### Aim
Reproduce the portion of the Marilyn Monroe biography review that begins with the words containing "The more I read, the" and ends with "a nervous wreck.".

*** Passage given

It is with a sense of shock that I realised that Marilyn Monroe died fifty years ago. I remember hearing the news on our old black and white television and the sense of shock I felt. As I had not seen her in any films or knew her work at all I wonder why I was so upset, but she was so often in the papers and magazines and we all felt we knew so much about her, that it was almost like losing a friend.
This new biography of Marilyn by Lois Banner is the most exhaustive and researched biography we have had yet of this remarkable woman. Most biographies about Marilyn are written by show business reporters or biographers, but the author of this one is a co-founder of the Berkshire Conference of Women Historians. This is not her first book on this subject, she has already published MM-Personal which reproduced and discussed items from Marilyn's personal archives so she is certainly well qualified to write this biography.
It is heavily researched and there is no part of Marilyn's life which is not explored in detail. I don't think Marilyn ever really knew who her father was, a fact which certainly impacted on her attitude to men as she grew into adulthood; her mother was mentally fragile and was incapable of looking after her daughter properly and Marilyn spent most of her childhood in foster homes with an assortment of friends and acquaintances who took her on when her mother could not cope and she had no stable childhood at all. She spent time with a family who were very involved with Christian Science and it was during this time that she later revealed she had suffered sexual abuse. She was rather vague about it and would not name who it was but the general consensus was that it was the foster father who was responsible though it was never proved. Indeed, some thought Marilyn had made it up in order to gain publicity.
It would take too long to chart the ups and downs of Marilyn's early life and her career, but one thing that stands out most clearly is just how hard she worked. All I remember reading about her was her lateness on set, days when she did not turn up at all or could not be bothered, and yet it seemed that she was regarded as one of the hardest working young actresses in the studio, conscientiously taking her acting classes, turning up on time and spending hours perfecting her technique and concentrating on the expressions on her face in revealing emotion and feelings. Also clear that she was no intellectual slouch and she was bright and clever and witty and amusing. Marilyn had a clear eye and a level head and knew exactly what to do in order to push her career forward.
The more I read, the more fond of Marilyn I became. She struck me as being a really, well, nice woman. There seems to be no record or comment anywhere of her doing down another actress or behaving badly towards them. There appear to be plenty of actors who are quite happy to be sarcastic or unpleasant about her, Laurence Olivier being one of them. Seems he treated her very badly during the making of the film The Prince and the Showgirl - no surprise there - and her husband Arthur Miller who thought he had married a dumb blonde only to find out he was mistaken, seems to have spent most of their married life chipping away at her confidence and reducing her to a nervous wreck.

******
*** Extracted material

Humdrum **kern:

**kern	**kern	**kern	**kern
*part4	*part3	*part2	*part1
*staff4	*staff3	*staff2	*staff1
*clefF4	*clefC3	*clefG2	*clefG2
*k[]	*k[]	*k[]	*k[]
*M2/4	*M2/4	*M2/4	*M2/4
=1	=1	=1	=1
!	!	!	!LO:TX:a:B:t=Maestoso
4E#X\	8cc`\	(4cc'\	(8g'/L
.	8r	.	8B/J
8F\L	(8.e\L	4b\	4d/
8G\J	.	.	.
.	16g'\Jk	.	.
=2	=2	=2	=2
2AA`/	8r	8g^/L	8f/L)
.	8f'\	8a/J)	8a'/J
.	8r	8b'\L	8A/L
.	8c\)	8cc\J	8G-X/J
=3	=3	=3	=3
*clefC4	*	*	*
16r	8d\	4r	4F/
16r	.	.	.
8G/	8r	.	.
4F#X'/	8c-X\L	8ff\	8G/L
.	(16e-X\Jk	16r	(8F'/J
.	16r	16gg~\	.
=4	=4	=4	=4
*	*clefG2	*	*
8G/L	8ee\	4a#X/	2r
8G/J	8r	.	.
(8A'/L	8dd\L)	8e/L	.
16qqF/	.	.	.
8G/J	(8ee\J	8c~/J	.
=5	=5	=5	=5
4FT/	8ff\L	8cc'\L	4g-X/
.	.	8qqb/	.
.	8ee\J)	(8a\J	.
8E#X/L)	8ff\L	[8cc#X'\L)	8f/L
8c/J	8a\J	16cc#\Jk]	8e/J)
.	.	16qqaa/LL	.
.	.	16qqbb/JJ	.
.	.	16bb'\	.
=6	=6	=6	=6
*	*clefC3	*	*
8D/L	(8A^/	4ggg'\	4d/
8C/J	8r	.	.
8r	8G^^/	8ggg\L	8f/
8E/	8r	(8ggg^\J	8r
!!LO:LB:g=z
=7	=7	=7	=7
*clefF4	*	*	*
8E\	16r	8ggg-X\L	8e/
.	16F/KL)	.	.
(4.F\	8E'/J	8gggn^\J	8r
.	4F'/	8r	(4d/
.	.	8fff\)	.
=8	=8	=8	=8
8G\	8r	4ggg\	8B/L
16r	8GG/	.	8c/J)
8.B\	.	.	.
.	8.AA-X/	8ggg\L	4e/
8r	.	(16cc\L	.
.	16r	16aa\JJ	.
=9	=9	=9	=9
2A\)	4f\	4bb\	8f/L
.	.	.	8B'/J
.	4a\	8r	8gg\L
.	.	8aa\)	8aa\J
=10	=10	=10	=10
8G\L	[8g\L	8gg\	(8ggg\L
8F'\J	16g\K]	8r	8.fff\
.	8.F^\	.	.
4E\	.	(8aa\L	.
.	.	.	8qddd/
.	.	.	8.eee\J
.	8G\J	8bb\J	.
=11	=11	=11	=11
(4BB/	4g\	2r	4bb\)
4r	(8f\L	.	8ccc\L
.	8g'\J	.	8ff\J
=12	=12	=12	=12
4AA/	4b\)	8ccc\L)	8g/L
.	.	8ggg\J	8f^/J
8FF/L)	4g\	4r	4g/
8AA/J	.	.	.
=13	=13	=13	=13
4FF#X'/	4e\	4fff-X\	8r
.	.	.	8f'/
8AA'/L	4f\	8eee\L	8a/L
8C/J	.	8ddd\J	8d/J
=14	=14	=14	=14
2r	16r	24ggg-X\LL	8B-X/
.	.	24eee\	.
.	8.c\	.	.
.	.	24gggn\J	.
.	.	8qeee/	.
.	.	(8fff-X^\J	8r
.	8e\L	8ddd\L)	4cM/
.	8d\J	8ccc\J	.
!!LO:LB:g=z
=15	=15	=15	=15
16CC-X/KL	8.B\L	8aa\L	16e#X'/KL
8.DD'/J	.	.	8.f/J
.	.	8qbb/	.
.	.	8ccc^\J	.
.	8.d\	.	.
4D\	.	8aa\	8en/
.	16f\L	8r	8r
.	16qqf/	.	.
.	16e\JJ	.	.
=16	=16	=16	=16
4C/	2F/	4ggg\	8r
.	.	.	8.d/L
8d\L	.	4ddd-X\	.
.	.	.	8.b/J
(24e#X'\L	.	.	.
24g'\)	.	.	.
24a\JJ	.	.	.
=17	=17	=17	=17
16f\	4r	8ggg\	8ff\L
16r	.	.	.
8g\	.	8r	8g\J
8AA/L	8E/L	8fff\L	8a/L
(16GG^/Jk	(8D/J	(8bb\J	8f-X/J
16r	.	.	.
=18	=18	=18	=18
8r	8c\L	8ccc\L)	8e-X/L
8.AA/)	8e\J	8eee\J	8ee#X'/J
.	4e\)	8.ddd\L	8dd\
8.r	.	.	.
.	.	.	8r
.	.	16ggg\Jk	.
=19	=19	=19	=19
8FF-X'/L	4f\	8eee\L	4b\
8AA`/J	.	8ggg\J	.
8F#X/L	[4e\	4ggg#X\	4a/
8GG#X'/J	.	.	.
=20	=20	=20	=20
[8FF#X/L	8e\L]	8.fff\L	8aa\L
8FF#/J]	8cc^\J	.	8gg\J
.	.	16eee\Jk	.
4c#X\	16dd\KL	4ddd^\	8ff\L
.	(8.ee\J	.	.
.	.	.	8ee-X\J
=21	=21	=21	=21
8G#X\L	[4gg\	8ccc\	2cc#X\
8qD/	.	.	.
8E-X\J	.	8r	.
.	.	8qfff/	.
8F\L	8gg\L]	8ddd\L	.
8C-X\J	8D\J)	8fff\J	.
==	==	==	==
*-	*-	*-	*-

******

### Response for this exercise
The more I read, the more fond of Marilyn I became. She struck me as being a really, well, nice woman. There seems to be no record or comment anywhere of her doing down another actress or behaving badly towards them. There appear to be plenty of actors who are quite happy to be sarcastic or unpleasant about her, Laurence Olivier being one of them. Seems he treated her very badly during the making of the film The Prince and the Showgirl - no surprise there - and her husband Arthur Miller who thought he had married a dumb blonde only to find out he was mistaken, seems to have spent most of their married life chipping away at her confidence and reducing her to a nervous wreck.